Appel, as I recall, actually took Nabokov's literature classes at Cornell, and also knew Nabokov personally through his work on annotating Lolita. It's from Appel that I learned that it's pronounced na-BO-kov, not NA-bo-kov. I won't say Appel had the book memorized, exactly, but for any point he ever wanted to make he could give a quote and cite the page number without opening the book, which always amazed me.

Anyway - a couple things I remember him stressing in his lectures. One, that I don't think I've seen mentioned in the discussion above, is the parody of pop-culture language and romantic cliche. "Tristram in movielove." The quote I always remember is "come live with me, and die with me, and everything with me (words to that effect)." It's the "words to that effect" that shows this is Humbert piling on the cliches, even when he doesn't mean them inside.

Or also, the moments when Humbert addresses the reader: "O Reader!" "Ladies and gentlemen of the jury...." It's a sham, though: Humbert is feeding us the pop culture cliches that are always invoked in movies and novels to evoke the sympathy of the audience.

The other moment that has always stuck in my brain - that really caused some synapses to spark when Appel pointed it out in class: Humbert's mother dies in a parenthesis. "My very photogenic mother died in freak accident (picnic, lightning) when I was three..." Maybe it's just my own reaction, but I've always been in awe of how with just two words "picnic, lightning" a whole short story is contained. Just two words, and yet a whole scene unfolds in the mind's eye. But yet - it's a toss off. It's a massive tragedy, a mother dying when the son is only three, but it's tossed aside in a parenthesis like it doesn't matter. It's also sort of like Humbert attempting to give a nod to Freud - in the interest of playing another heart string of his audience - and yet at the same time a dismissal of Freud's whole theory. (yeah, yeah, mom died, so what.)

I guess what I've always taken from Appel's lectures and from the book is that if you read it for the story, if you get too hung up on the pedophilia and how utterly creepy that is, then you miss the real genius of the novel. I've always felt it was more about the language, and the way the language parodies American culture, that was the real point of interest. (I've not actually seen either movie version all the way through - only parts of the Kubrick one - and I'm not sure I feel like a "movie" of this would really work, because so much of what "happens" in the novel isn't the story, it's the detecting of Humbert lying while he tries to play the heroic lover.)
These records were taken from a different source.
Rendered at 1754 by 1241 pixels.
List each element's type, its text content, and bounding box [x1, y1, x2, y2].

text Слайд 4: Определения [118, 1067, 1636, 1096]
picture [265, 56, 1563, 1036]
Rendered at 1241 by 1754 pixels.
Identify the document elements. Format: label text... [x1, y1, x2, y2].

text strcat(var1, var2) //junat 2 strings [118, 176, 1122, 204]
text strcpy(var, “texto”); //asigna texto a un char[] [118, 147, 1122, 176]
Now a couple of anecdotes from Professor Appel. You know how many authors speak of how during the process of writing a novel, the characters "take over" the plot and "do things" the author hadn't expected or intended? Apparently someone once asked Nabokov if he'd ever experienced this occurrence which is said to be so common to writers, and he answered "heavens no, it sounds perfectly horrifying." If you've ever read his Pale Fire I think you'll really understand this. I think perhaps Nabokov's books are best approached as something like puzzles: this isn't novel writing or storytelling as we're used to thinking of it. Every word is there with a purpose, part of a plan.

The other anecdote. Due to the scandalous material of the story, Lolita ended up being published by the Olympia Press, which was generally known as a pornography publisher. All Olympia Press titles came out with the same plain green text-only cover. Now, (if I'm remembering this story correctly) Appel was in the army when he read Lolita, and once a fellow soldier saw the book, and taking it for porn, eagerly grabbed it and started reading aloud to the rest of the platoon. "Lolita, light of my life, fire of my loins. My sin, my soul. Lo-lee-ta: the tip of the tongue taking a trip of three steps... Awww shit, this ain't porn, it's goddamn littrachur!"
posted by dnash 16 August | 19:21
dnash, great comment. Appel did put these points in Annotated Lolita, but sadly you were not here to remind us about them when this thread was busier. Please do jump on for the next book.